[What to work on]: Give the records again exactly, but drop the pictures.

[Records from a dataset]:
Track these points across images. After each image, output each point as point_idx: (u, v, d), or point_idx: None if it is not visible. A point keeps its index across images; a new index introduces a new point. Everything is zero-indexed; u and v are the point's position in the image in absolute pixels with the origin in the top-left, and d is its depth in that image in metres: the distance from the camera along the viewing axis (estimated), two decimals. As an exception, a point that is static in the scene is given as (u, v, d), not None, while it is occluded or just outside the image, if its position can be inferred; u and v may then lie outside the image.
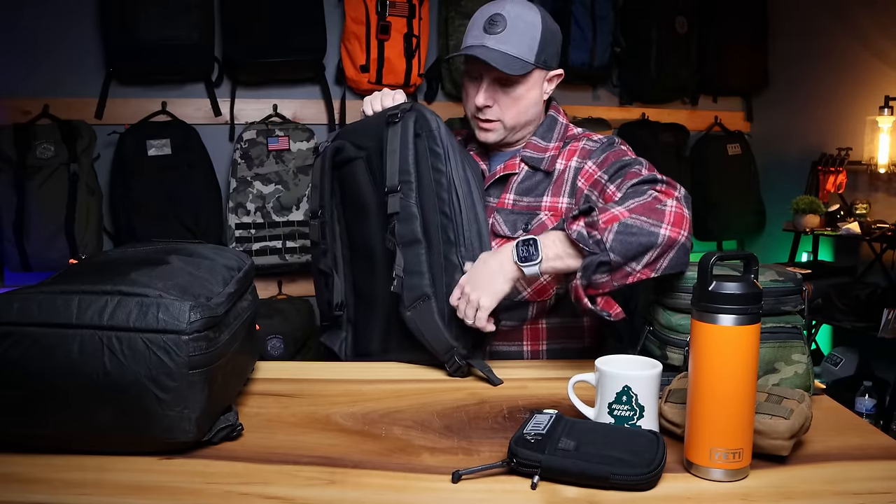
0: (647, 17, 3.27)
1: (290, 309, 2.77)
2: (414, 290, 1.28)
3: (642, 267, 1.16)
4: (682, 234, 1.17)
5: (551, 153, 1.43)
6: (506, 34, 1.34)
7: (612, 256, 1.14)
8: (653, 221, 1.15)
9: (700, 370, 0.87)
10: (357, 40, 2.87)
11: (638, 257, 1.15)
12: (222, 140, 2.93)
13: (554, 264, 1.19)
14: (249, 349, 1.13)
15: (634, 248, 1.14)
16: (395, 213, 1.30)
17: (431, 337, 1.26)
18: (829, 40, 3.23)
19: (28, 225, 2.49)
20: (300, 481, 0.87)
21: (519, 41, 1.35)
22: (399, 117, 1.33)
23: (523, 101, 1.40)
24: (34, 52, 2.70)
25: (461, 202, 1.30)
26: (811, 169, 3.22)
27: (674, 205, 1.19)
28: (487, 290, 1.22)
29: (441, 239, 1.29)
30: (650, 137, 3.34)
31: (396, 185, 1.30)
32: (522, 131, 1.46)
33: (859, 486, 0.86)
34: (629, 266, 1.16)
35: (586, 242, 1.15)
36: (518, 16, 1.35)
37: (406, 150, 1.31)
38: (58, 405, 0.88)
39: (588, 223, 1.16)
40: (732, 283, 0.86)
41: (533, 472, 0.85)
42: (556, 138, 1.45)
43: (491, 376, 1.23)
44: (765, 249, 3.54)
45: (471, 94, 1.41)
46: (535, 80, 1.40)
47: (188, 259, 1.03)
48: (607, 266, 1.15)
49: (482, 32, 1.35)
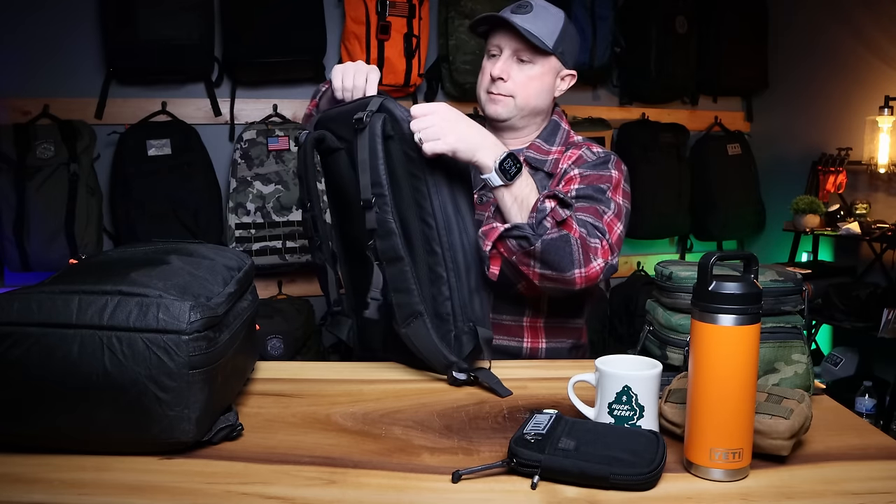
0: (647, 17, 3.27)
1: (290, 309, 2.77)
2: (405, 307, 1.21)
3: (537, 271, 1.29)
4: (582, 285, 1.29)
5: (554, 157, 1.47)
6: (531, 17, 1.41)
7: (537, 245, 1.23)
8: (580, 258, 1.27)
9: (700, 370, 0.87)
10: (357, 40, 2.87)
11: (544, 265, 1.27)
12: (222, 140, 2.93)
13: (506, 198, 1.27)
14: (249, 349, 1.13)
15: (552, 254, 1.25)
16: (373, 229, 1.21)
17: (428, 353, 1.22)
18: (829, 40, 3.23)
19: (28, 225, 2.49)
20: (300, 481, 0.87)
21: (543, 25, 1.42)
22: (365, 122, 1.21)
23: (536, 83, 1.45)
24: (34, 52, 2.70)
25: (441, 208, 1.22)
26: (811, 169, 3.22)
27: (599, 265, 1.29)
28: (458, 135, 1.20)
29: (424, 250, 1.22)
30: (650, 137, 3.34)
31: (371, 200, 1.20)
32: (529, 118, 1.48)
33: (859, 486, 0.86)
34: (534, 261, 1.27)
35: (538, 218, 1.24)
36: (544, 6, 1.44)
37: (376, 161, 1.19)
38: (58, 405, 0.88)
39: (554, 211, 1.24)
40: (732, 283, 0.86)
41: (533, 472, 0.85)
42: (558, 143, 1.49)
43: (499, 388, 1.16)
44: (765, 249, 3.55)
45: (487, 70, 1.46)
46: (550, 67, 1.46)
47: (188, 259, 1.03)
48: (526, 244, 1.25)
49: (509, 12, 1.42)
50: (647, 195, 3.31)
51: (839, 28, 3.17)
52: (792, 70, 3.48)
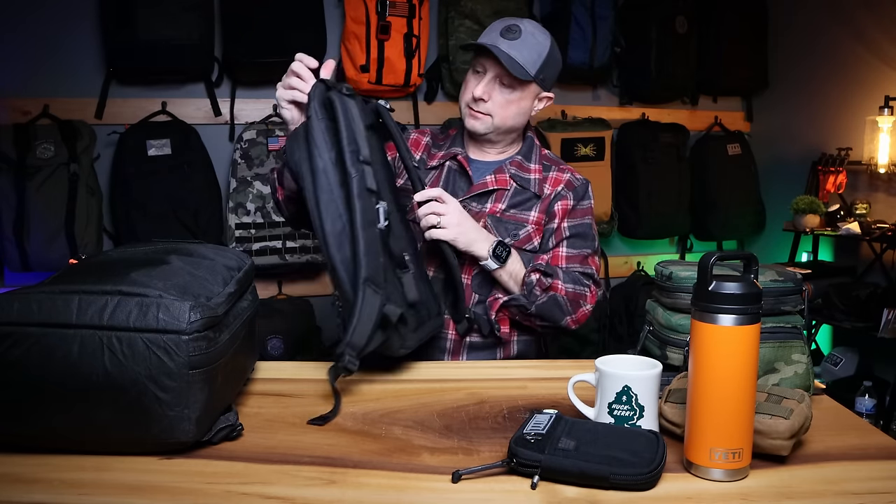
0: (647, 17, 3.27)
1: (290, 309, 2.77)
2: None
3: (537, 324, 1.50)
4: (575, 327, 1.52)
5: (536, 177, 1.58)
6: (518, 43, 1.48)
7: (532, 309, 1.47)
8: (569, 309, 1.49)
9: (700, 370, 0.87)
10: (357, 40, 2.87)
11: (541, 320, 1.48)
12: (222, 140, 2.93)
13: (502, 276, 1.48)
14: (249, 349, 1.13)
15: (546, 314, 1.47)
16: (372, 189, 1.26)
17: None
18: (829, 40, 3.23)
19: (28, 225, 2.49)
20: (300, 481, 0.87)
21: (528, 53, 1.49)
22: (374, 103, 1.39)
23: (514, 107, 1.53)
24: (34, 52, 2.70)
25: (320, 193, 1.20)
26: (811, 169, 3.22)
27: (588, 309, 1.52)
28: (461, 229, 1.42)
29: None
30: (650, 137, 3.35)
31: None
32: (504, 135, 1.58)
33: (859, 486, 0.87)
34: (532, 318, 1.49)
35: (528, 290, 1.47)
36: (532, 33, 1.50)
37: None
38: (58, 405, 0.88)
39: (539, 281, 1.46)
40: (732, 283, 0.86)
41: (533, 472, 0.85)
42: (535, 160, 1.61)
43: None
44: (765, 249, 3.55)
45: (470, 86, 1.54)
46: (529, 92, 1.54)
47: (188, 259, 1.03)
48: (524, 309, 1.48)
49: (498, 35, 1.49)
50: (647, 195, 3.31)
51: (839, 28, 3.17)
52: (792, 70, 3.48)
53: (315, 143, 1.21)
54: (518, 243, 1.52)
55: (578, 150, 3.17)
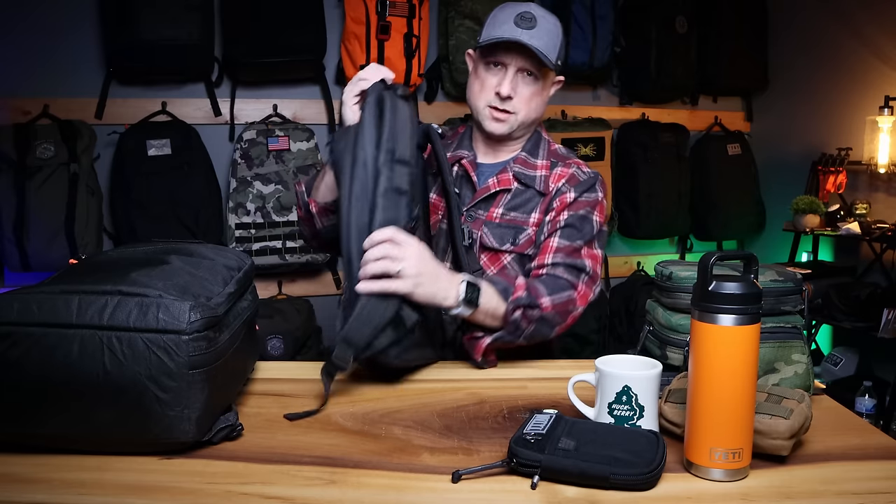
0: (647, 17, 3.27)
1: (290, 309, 2.77)
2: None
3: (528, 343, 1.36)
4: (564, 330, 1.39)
5: (542, 173, 1.48)
6: (537, 31, 1.39)
7: (520, 341, 1.33)
8: (558, 321, 1.35)
9: (700, 370, 0.87)
10: (357, 40, 2.87)
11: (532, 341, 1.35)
12: (222, 140, 2.93)
13: (479, 317, 1.29)
14: (249, 349, 1.13)
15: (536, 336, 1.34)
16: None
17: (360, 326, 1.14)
18: (829, 40, 3.23)
19: (28, 225, 2.49)
20: (300, 481, 0.87)
21: (548, 39, 1.40)
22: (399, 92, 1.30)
23: (538, 98, 1.46)
24: (34, 52, 2.70)
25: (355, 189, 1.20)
26: (811, 169, 3.22)
27: (578, 311, 1.38)
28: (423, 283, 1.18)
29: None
30: (650, 137, 3.35)
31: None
32: (527, 129, 1.50)
33: (859, 486, 0.87)
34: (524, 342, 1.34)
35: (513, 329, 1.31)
36: (544, 17, 1.42)
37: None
38: (58, 405, 0.88)
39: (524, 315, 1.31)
40: (732, 283, 0.86)
41: (533, 472, 0.85)
42: (542, 156, 1.50)
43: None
44: (765, 249, 3.55)
45: (490, 84, 1.43)
46: (548, 81, 1.48)
47: (188, 259, 1.03)
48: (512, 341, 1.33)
49: (514, 26, 1.39)
50: (647, 195, 3.31)
51: (839, 28, 3.17)
52: (792, 70, 3.48)
53: (363, 133, 1.21)
54: (518, 249, 1.43)
55: (578, 150, 3.17)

[Result for this task]:
Track these points across images. After each image, output each point as point_idx: (u, v, d), or point_idx: None if it is not visible. A point keeps its index across images; a new index introduces a new point. Everything is zero-indexed; u and v are the point's position in the image in absolute pixels with the origin in the top-left, and d is its depth in that image in metres: the distance from the camera along the viewing axis (estimated), two decimals. As an exception, a point that is static in the scene is given as (u, v, d), not None, while it is occluded or just outside the image, if its position can be inferred; u and v may then lie outside the image.
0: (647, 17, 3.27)
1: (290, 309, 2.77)
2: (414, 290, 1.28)
3: (642, 267, 1.16)
4: (682, 234, 1.17)
5: (551, 153, 1.43)
6: (506, 34, 1.34)
7: (612, 256, 1.14)
8: (653, 221, 1.15)
9: (700, 370, 0.87)
10: (357, 40, 2.87)
11: (638, 257, 1.15)
12: (222, 140, 2.93)
13: (554, 264, 1.19)
14: (249, 349, 1.13)
15: (634, 248, 1.14)
16: (395, 213, 1.30)
17: (431, 337, 1.26)
18: (829, 40, 3.23)
19: (28, 225, 2.49)
20: (300, 481, 0.87)
21: (519, 41, 1.35)
22: (399, 117, 1.33)
23: (523, 101, 1.40)
24: (34, 52, 2.70)
25: (461, 202, 1.30)
26: (811, 169, 3.22)
27: (674, 205, 1.19)
28: (487, 290, 1.22)
29: (441, 239, 1.29)
30: (650, 137, 3.34)
31: (396, 185, 1.30)
32: (522, 131, 1.46)
33: (859, 486, 0.86)
34: (629, 266, 1.16)
35: (586, 242, 1.15)
36: (518, 16, 1.35)
37: (406, 150, 1.31)
38: (58, 405, 0.88)
39: (588, 223, 1.16)
40: (732, 283, 0.86)
41: (533, 472, 0.85)
42: (556, 138, 1.45)
43: (491, 376, 1.23)
44: (765, 249, 3.54)
45: (471, 94, 1.41)
46: (535, 80, 1.40)
47: (188, 259, 1.03)
48: (607, 266, 1.15)
49: (482, 32, 1.35)
0: (647, 17, 3.27)
1: (290, 309, 2.77)
2: (405, 307, 1.21)
3: (537, 271, 1.29)
4: (582, 285, 1.29)
5: (554, 157, 1.47)
6: (531, 17, 1.41)
7: (537, 245, 1.23)
8: (580, 258, 1.27)
9: (700, 370, 0.87)
10: (357, 40, 2.87)
11: (544, 265, 1.27)
12: (222, 140, 2.93)
13: (506, 198, 1.27)
14: (249, 349, 1.13)
15: (552, 254, 1.25)
16: (373, 229, 1.21)
17: (428, 353, 1.22)
18: (829, 40, 3.23)
19: (28, 225, 2.49)
20: (300, 481, 0.87)
21: (543, 25, 1.42)
22: (365, 122, 1.21)
23: (536, 83, 1.45)
24: (34, 52, 2.70)
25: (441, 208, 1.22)
26: (811, 169, 3.22)
27: (599, 265, 1.29)
28: (458, 135, 1.20)
29: (424, 250, 1.22)
30: (650, 137, 3.34)
31: (371, 200, 1.20)
32: (529, 118, 1.48)
33: (859, 486, 0.86)
34: (534, 261, 1.27)
35: (538, 218, 1.24)
36: (544, 6, 1.44)
37: (376, 161, 1.19)
38: (58, 405, 0.88)
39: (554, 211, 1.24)
40: (732, 283, 0.86)
41: (533, 472, 0.85)
42: (558, 143, 1.49)
43: (499, 388, 1.16)
44: (765, 249, 3.55)
45: (487, 70, 1.46)
46: (550, 67, 1.46)
47: (188, 259, 1.03)
48: (526, 244, 1.25)
49: (509, 12, 1.42)
50: (647, 195, 3.31)
51: (839, 28, 3.17)
52: (792, 70, 3.48)
0: (647, 17, 3.27)
1: (290, 309, 2.77)
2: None
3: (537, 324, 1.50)
4: (575, 327, 1.52)
5: (536, 177, 1.58)
6: (518, 43, 1.48)
7: (532, 309, 1.47)
8: (569, 309, 1.49)
9: (700, 370, 0.87)
10: (357, 40, 2.87)
11: (541, 320, 1.48)
12: (222, 140, 2.93)
13: (502, 276, 1.48)
14: (249, 349, 1.13)
15: (546, 314, 1.47)
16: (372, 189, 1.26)
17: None
18: (829, 40, 3.23)
19: (28, 225, 2.49)
20: (300, 481, 0.87)
21: (528, 53, 1.49)
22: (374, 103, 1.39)
23: (514, 107, 1.53)
24: (34, 52, 2.70)
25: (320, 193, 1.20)
26: (811, 169, 3.22)
27: (588, 309, 1.52)
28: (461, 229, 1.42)
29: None
30: (650, 137, 3.35)
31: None
32: (504, 135, 1.58)
33: (859, 486, 0.87)
34: (532, 318, 1.49)
35: (528, 290, 1.47)
36: (532, 33, 1.50)
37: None
38: (58, 405, 0.88)
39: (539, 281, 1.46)
40: (732, 283, 0.86)
41: (533, 472, 0.85)
42: (535, 160, 1.61)
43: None
44: (765, 249, 3.55)
45: (470, 86, 1.54)
46: (529, 92, 1.54)
47: (188, 259, 1.03)
48: (524, 309, 1.48)
49: (498, 35, 1.49)
50: (647, 195, 3.31)
51: (839, 28, 3.17)
52: (792, 70, 3.48)
53: (315, 143, 1.21)
54: (518, 243, 1.52)
55: (578, 150, 3.17)
0: (647, 17, 3.27)
1: (290, 309, 2.77)
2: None
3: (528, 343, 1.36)
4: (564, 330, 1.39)
5: (542, 173, 1.48)
6: (537, 31, 1.39)
7: (520, 341, 1.33)
8: (558, 321, 1.35)
9: (700, 370, 0.87)
10: (357, 40, 2.87)
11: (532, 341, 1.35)
12: (222, 140, 2.93)
13: (479, 317, 1.29)
14: (249, 349, 1.13)
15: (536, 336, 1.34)
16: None
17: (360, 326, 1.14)
18: (829, 40, 3.23)
19: (28, 225, 2.49)
20: (300, 481, 0.87)
21: (548, 39, 1.40)
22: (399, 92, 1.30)
23: (538, 98, 1.46)
24: (34, 52, 2.70)
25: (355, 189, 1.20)
26: (811, 169, 3.22)
27: (578, 311, 1.38)
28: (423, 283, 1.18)
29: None
30: (650, 137, 3.35)
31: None
32: (527, 129, 1.50)
33: (859, 486, 0.87)
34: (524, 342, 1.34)
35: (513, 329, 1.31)
36: (544, 17, 1.42)
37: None
38: (58, 405, 0.88)
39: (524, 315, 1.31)
40: (732, 283, 0.86)
41: (533, 472, 0.85)
42: (542, 156, 1.50)
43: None
44: (765, 249, 3.55)
45: (490, 84, 1.43)
46: (548, 81, 1.48)
47: (188, 259, 1.03)
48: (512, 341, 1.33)
49: (514, 26, 1.39)
50: (647, 195, 3.31)
51: (839, 28, 3.17)
52: (792, 70, 3.48)
53: (363, 133, 1.21)
54: (518, 249, 1.43)
55: (578, 150, 3.17)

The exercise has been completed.